Friday, May 23, 2008

To Plead Or Not To Plead

I read a very small article out of New Zealand this morning which kind of interested me -- the story reported an oil company there pleaded guilty in an oil spill --

NEW PLYMOUTH, NEW ZEALAND: Australian Worldwide Exploration (AWE) Ltd. and Prosafe will plead guilty to spilling 23,000 litres (6,072 gallons) of oil into New Zealand waters off the Taranaki coast last October, according to local media reports.

I was fascinated, I think, by this idea that a company would plead guilty. Of all the articles I've read, that doesn't happen here. There are settlements and there are fights -- but here, there is something refreshing about executives standing up and saying "Guilty."

So I did one of those strange Google searches -- "oil, courts, plead, US."

What I found was a little disquieting too. I found two separate official documents -- one from the justice department and another from the EPA -- two different cases of shipping companies plead guilty for intentionally dumping sludge.

"The National Navigation Company (NNC) pleaded guilty and was sentenced today in U.S. District Court for the District of Oregon for 15 felony charges, the Justice Department announced."

"An American-based ship operator, Pacific-Gulf Marine, Inc. (PGM), has agreed to plead guilty to criminal charges that it engaged in deliberate acts of pollution involving a fleet of four ships in violation of the Act to Prevent Pollution from Ships, the Justice Department announced today."


From what I read earlier this month it sounds like that is happening all the time.

But the idea of responsibility...

"The US Supreme Court has agreed to hear Exxon Mobil's plea to reduce the $2.5 billion fine handed out after the 1989 Exxon Valdez oil spill. The company, who say they shouldn't be held responsible for the drunken driving of ship captain Joseph Hazelwood, calls the punishment unconstitutionally excessive." Wired.
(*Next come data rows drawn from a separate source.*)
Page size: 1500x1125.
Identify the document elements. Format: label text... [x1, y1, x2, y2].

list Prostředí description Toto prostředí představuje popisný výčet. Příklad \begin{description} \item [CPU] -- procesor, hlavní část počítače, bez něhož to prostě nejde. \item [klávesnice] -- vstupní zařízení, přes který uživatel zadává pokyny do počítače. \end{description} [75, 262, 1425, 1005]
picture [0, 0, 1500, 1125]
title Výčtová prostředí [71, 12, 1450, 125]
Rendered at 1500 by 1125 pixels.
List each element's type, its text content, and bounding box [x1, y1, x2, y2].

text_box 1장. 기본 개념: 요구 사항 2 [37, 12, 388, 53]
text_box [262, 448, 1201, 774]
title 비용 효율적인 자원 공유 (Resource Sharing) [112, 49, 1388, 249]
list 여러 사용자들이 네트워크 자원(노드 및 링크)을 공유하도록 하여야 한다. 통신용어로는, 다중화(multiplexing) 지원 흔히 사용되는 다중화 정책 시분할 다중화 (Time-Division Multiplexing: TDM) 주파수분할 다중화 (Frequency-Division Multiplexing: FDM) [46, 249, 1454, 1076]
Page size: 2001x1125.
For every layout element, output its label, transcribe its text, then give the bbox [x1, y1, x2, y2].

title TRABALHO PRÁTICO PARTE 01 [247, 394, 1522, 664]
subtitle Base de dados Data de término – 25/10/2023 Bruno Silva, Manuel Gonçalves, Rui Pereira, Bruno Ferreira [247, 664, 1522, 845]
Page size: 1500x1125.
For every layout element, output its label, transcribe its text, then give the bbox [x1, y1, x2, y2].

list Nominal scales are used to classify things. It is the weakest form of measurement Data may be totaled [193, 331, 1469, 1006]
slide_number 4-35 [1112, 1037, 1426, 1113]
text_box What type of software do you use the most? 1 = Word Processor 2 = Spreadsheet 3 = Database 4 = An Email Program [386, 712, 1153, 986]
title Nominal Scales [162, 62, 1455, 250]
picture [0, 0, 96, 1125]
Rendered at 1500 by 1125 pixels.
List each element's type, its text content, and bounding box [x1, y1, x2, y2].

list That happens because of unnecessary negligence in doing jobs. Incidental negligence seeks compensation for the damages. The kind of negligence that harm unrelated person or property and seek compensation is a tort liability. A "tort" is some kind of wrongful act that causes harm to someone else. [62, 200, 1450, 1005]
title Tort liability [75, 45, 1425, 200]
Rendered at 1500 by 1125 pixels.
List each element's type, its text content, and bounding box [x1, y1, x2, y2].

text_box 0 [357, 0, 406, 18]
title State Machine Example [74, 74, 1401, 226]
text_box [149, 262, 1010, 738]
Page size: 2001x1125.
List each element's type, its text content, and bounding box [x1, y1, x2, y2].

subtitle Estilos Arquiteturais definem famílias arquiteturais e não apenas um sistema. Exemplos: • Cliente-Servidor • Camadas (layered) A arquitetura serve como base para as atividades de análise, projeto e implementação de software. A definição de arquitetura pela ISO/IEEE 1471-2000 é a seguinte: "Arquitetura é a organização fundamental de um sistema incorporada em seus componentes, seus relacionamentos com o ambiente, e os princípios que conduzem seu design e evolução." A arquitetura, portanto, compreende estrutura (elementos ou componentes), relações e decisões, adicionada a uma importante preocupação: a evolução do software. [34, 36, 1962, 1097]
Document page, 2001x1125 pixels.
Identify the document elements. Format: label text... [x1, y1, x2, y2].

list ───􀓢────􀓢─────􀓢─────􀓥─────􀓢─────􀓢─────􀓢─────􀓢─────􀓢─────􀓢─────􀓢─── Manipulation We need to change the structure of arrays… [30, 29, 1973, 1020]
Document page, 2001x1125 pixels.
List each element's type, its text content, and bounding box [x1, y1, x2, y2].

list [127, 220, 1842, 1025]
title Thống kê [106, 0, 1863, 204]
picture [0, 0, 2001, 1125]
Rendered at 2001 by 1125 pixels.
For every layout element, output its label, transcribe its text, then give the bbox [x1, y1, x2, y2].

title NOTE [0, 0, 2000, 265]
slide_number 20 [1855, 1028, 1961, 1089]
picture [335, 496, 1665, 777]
Back to The History of Standard Oil:

While none of the other members of the Standard Oil Company examined in 1879 was quite so sweeping in his denials, all of them evaded direct answers. The reason they gave for this evasion was that the investigations were an interference with their rights as private citizens, and that the government had no business to inquire into their methods. Consequently when asked questions they refused to answer "by advice of counsel." Ultimately the gentlemen did answer a great many questions. But taking the testimony all in all through these years it certainly is a mild characterisation to say that it totally lacks in frankness. The testimony of the Standard officials before the Hepburn Commission was so evasive that the committee in making its report spoke bitterly of the company as "a mysterious organisation whose business and transactions are of such a character that its members decline giving a history or description of it lest this testimony be used to convict them of a crime."